Sobre racismo, colorismo, pigmentocracia (ou chame do que quiser)

Gilza Marques* – População Negra e Saúde

“Dedico esse texto às minhas irmãs pretas de pele escura”

Acho que eu nunca tinha me dado conta da hierarquia de cores existente no âmbito dos grupo negros até me mudar pra Brasília. Só recentemente eu percebi que alguma coisa estava me incomodando muito, eu só não sabia o que era. Era o tal do colorismo que eu percebo aqui. Com essa polêmica da Globeleza, resolvi escrever sobre. Sem querer magoar ninguém, falemos de pigmentocracia.

Em Salvador, as pessoas com as quais eu me relacionava tinham, em sua maioria, a pele preta e um cabelo que não forma cachos. Eu sou do grupo das mulheres pretas de pele escura do cabelo 4c (o que é muito diferente de ter cabelo 3b, ou 4a e a pele mais clara). Igualmente a Naiara Justino, sou do grupo das pretas consideradas pretas demais.

Todas as poucas referências negras que eu via na TV não me contemplavam. Quando Halle Berry ganhou o Oscar, eu pensei: “mas ela não se parece comigo!” (muito diferente do que senti quando a ganhadora foi Lupita). Idem Camila Pitanga. Idem Thaís Araújo. Acho que a primeira vez que realmente me vi na TV brasileira foi com Valdinéia Soriano. Meu coração bateu forte quando a vi. Estava me vendo. (Óbvio que existe a Zezé, mas me refiro a mulheres pretas mais jovens. Não era nem nascida quando Zezé estava no auge).

A hierarquia das cores sempre existiu. Escravizadxs de pele mais clara valiam mais, e eram alocados na casa grande. Com isso não estou dizendo que sua vida era mais fácil. Só estou dizendo que há diferenças (e privilégios) desde aqueles tempos até hoje. A rejeição a Naira é a prova disso. Já perceberam como os poucos homens negros que estão com mulheres negras escolhem parceiras negras mais claras que eles? São as negras de pele mais clara que estão na TV, são as negras de pele mais clara as protagonistas de filmes americanos e divas pop (Beyonce, Rihanna, Alicia Keys). Tenho a impressão, porém, que fenômeno oposto acontece com os homens (Lázaro Ramos, Fabrício Boliveira, Érico Brás, Denzel Washington, Will Smith…). Com isso, poderíamos inferir que o colorismo atinge mais às mulheres?
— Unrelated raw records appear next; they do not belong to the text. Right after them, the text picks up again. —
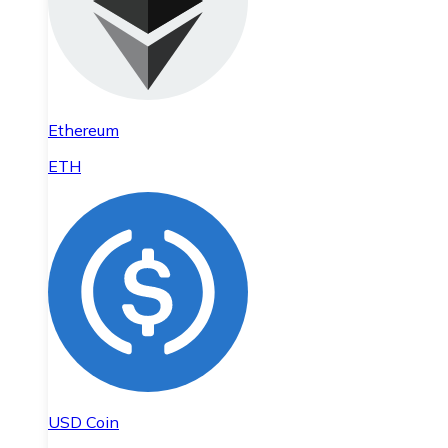
Ethereum
ETH
USD Coin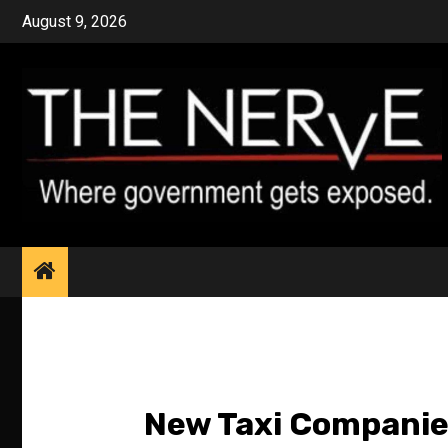
Skip
August 9, 2026
to
content
New Taxi Companies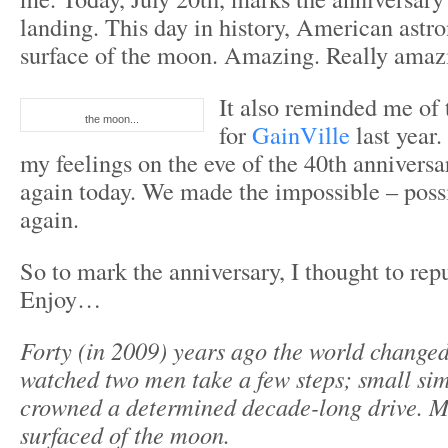
landing. This day in history, American astr
surface of the moon. Amazing. Really amaz
It also reminded me of 
the moon...
for
GainVille
last year.
my feelings on the eve of the 40th anniversa
again today. We made the impossible – possi
again.
So to mark the anniversary, I thought to rep
Enjoy…
Forty (in 2009) years ago the world change
watched two men take a few steps; small sim
crowned a determined decade-long drive. M
surfaced of the moon.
Minha mãe é preta da pele escura do cabelo 4c e olhos mel. Todo mundo elogiava seus olhos, e por isso, quando criança, eu queria ter olhos iguais. Até lentes de contato eu usei. Só depois de muito tempo é que percebi que os excessivos elogios aos olhos mel de minha mãe são, na verdade, um elogio ao traço branco que ela carrega. Um elogio à marca do colonizador estuprador (cara, o racismo é cruel demais!). Na impossibilidade de ser branca, o racismo apresenta às minas de pele mais escura tentativas de parecer menos preta. Desde a base mais clara, a estratégias da câmera fotográfica. Tem também os pseudo-cachos dos permanente afros e mais 300 mil artimanhas. O racismo nos hierarquiza.
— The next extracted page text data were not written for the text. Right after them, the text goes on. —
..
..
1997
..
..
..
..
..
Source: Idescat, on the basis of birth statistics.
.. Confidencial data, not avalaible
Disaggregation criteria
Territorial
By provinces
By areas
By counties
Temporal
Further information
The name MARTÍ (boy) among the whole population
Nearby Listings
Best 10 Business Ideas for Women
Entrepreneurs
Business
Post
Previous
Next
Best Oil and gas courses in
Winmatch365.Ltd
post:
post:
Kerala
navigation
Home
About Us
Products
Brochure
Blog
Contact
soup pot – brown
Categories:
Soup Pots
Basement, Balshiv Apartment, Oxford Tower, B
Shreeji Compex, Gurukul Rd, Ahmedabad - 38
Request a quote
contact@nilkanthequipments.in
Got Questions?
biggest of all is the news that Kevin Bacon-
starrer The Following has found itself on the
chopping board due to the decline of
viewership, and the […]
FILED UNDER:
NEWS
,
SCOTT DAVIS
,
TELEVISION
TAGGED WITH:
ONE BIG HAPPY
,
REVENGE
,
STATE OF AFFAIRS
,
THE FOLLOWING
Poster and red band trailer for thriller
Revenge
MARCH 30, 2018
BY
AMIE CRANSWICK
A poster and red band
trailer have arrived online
Partilhando impressões sobre esse assunto com algumas minas pretas de pele clara, também percebo uma certa angústia. Não é fácil carregar na pele, no cabelo e nos olhos o estupro sofrido pela bisavó ou a tentativa de branqueamento através do casamento inter-racial. Quando se tem consciência disso, é osso. É um assunto dolorido pra todo mundo.
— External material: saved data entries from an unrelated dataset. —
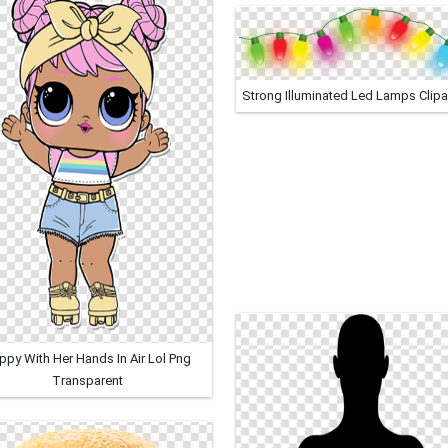
Strong Illuminated Led Lamps Clipa
ppy With Her Hands In Air Lol Png
Transparent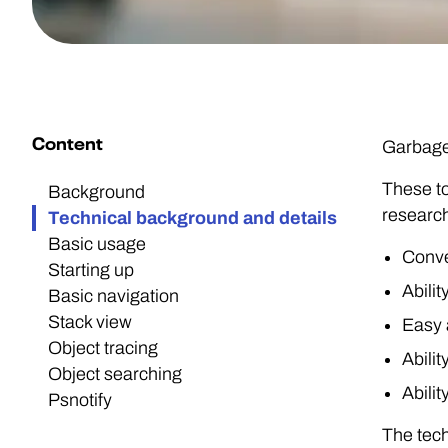
Content
GarbageM
These to
Background
researc
Technical background and details
Basic usage
Conve
Starting up
Abili
Basic navigation
Stack view
Easy a
Object tracing
Abili
Object searching
Abili
Psnotify
The tech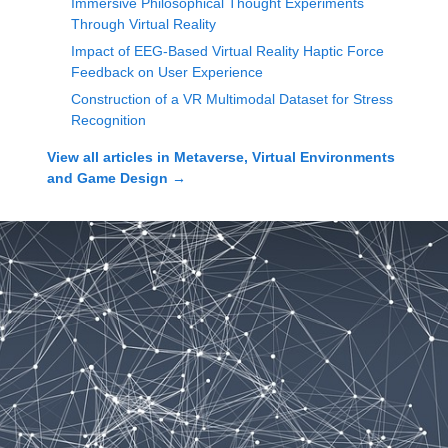
Immersive Philosophical Thought Experiments
Through Virtual Reality
Impact of EEG-Based Virtual Reality Haptic Force
Feedback on User Experience
Construction of a VR Multimodal Dataset for Stress
Recognition
View all articles in
Metaverse, Virtual Environments
and Game Design
→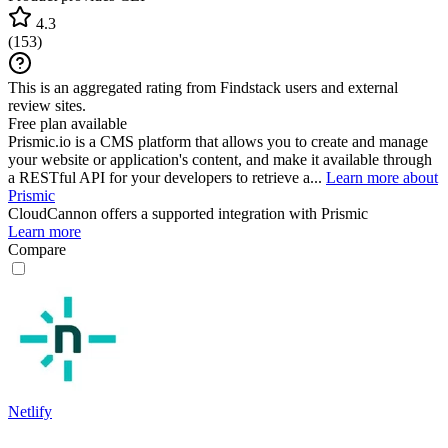
4.3
(
153
)
This is an aggregated rating from Findstack users and external
review sites.
Free plan available
Prismic.io is a CMS platform that allows you to create and manage
your website or application's content, and make it available through
a RESTful API for your developers to retrieve a...
Learn more about
Prismic
CloudCannon
offers a supported integration with Prismic
Learn more
Compare
Netlify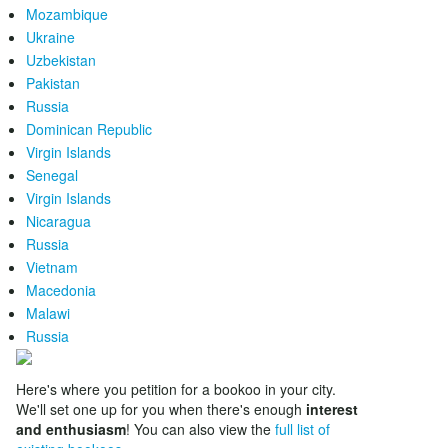
Mozambique
Ukraine
Uzbekistan
Pakistan
Russia
Dominican Republic
Virgin Islands
Senegal
Virgin Islands
Nicaragua
Russia
Vietnam
Macedonia
Malawi
Russia
Here's where you petition for a bookoo in your city.
We'll set one up for you when there's enough
interest
and enthusiasm
! You can also view the
full list of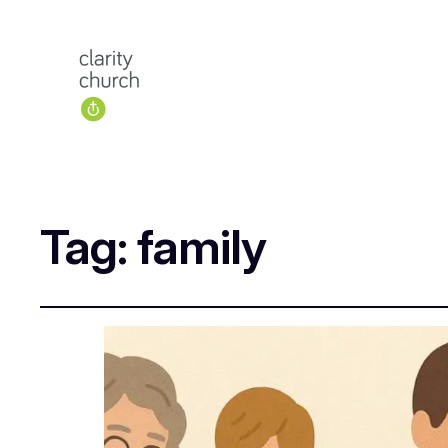
Tag:
family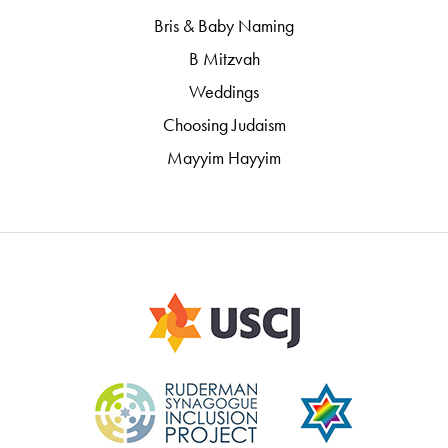
Bris & Baby Naming
B Mitzvah
Weddings
Choosing Judaism
Mayyim Hayyim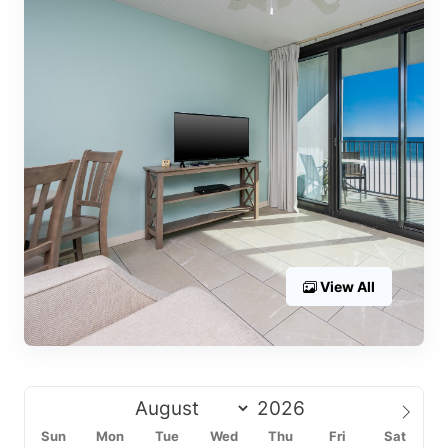
View All
Sun
Mon
Tue
Wed
Thu
Fri
Sat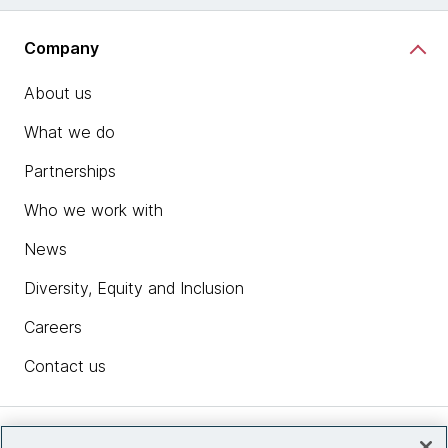
Company
About us
What we do
Partnerships
Who we work with
News
Diversity, Equity and Inclusion
Careers
Contact us
Insights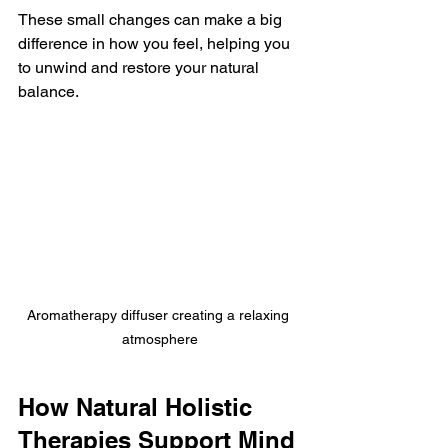
These small changes can make a big 
difference in how you feel, helping you 
to unwind and restore your natural 
balance.
Aromatherapy diffuser creating a relaxing 
atmosphere
How Natural Holistic 
Therapies Support Mind 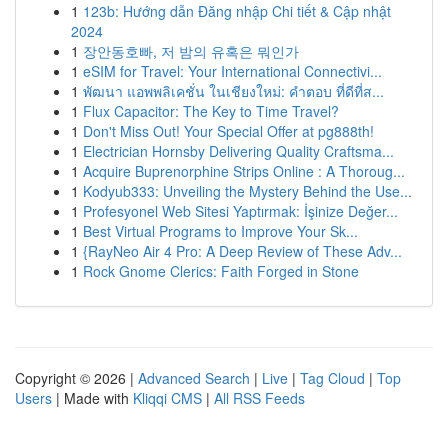
1
123b: Hướng dẫn Đăng nhập Chi tiết & Cập nhật
2024
1
장안동호빠, 저 밤의 유혹은 뭐인가
1
eSIM for Travel: Your International Connectivi...
1
พัฒนา แอพพลิเคชั่น ในเชียงใหม่: คำตอบ ที่ดีที่ส...
1
Flux Capacitor: The Key to Time Travel?
1
Don't Miss Out! Your Special Offer at pg888th!
1
Electrician Hornsby Delivering Quality Craftsma...
1
Acquire Buprenorphine Strips Online : A Thoroug...
1
Kodyub333: Unveiling the Mystery Behind the Use...
1
Profesyonel Web Sitesi Yaptırmak: İşinize Değer...
1
Best Virtual Programs to Improve Your Sk...
1
{RayNeo Air 4 Pro: A Deep Review of These Adv...
1
Rock Gnome Clerics: Faith Forged in Stone
Copyright © 2026 |
Advanced Search
|
Live
|
Tag Cloud
|
Top
Users
| Made with
Kliqqi CMS
|
All RSS Feeds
Mas eu escrevi tudo isso pra deixar uma frase para Naiara Justino e para todas as minhas irmãs pretas de pele escura, do olho escuro, do cabelo 4c que, como eu, estão magoadas com o colorismo (sem entretanto, querer rivalizar com as irmãs de pele clara. Nossxs inimigxs nós sabemos quem são).

É uma frase do personagem Omoro Kinte do livro “Negras raízes” de Alex Haley (um livro lindo que me fazia chorar a cada 2 parágrafos). Kunta Kinte pergunta a seu pai, Omoro Kinte, por qual motivo as meninas da sua comunidade esfregavam fuligem nos lábios e passavam um caldo de folhas socadas para que a palma da mão e a planta dos pés também ficassem pretas. Omoro responde:

“QUANTO MAIS NEGRA É UMA MULHER, MAIS BONITA ELA É”

S2 Saudações pretas.

*Fonoaudióloga

Foto: Lupita Amondi Nyong’o, atriz mexicana quieniana.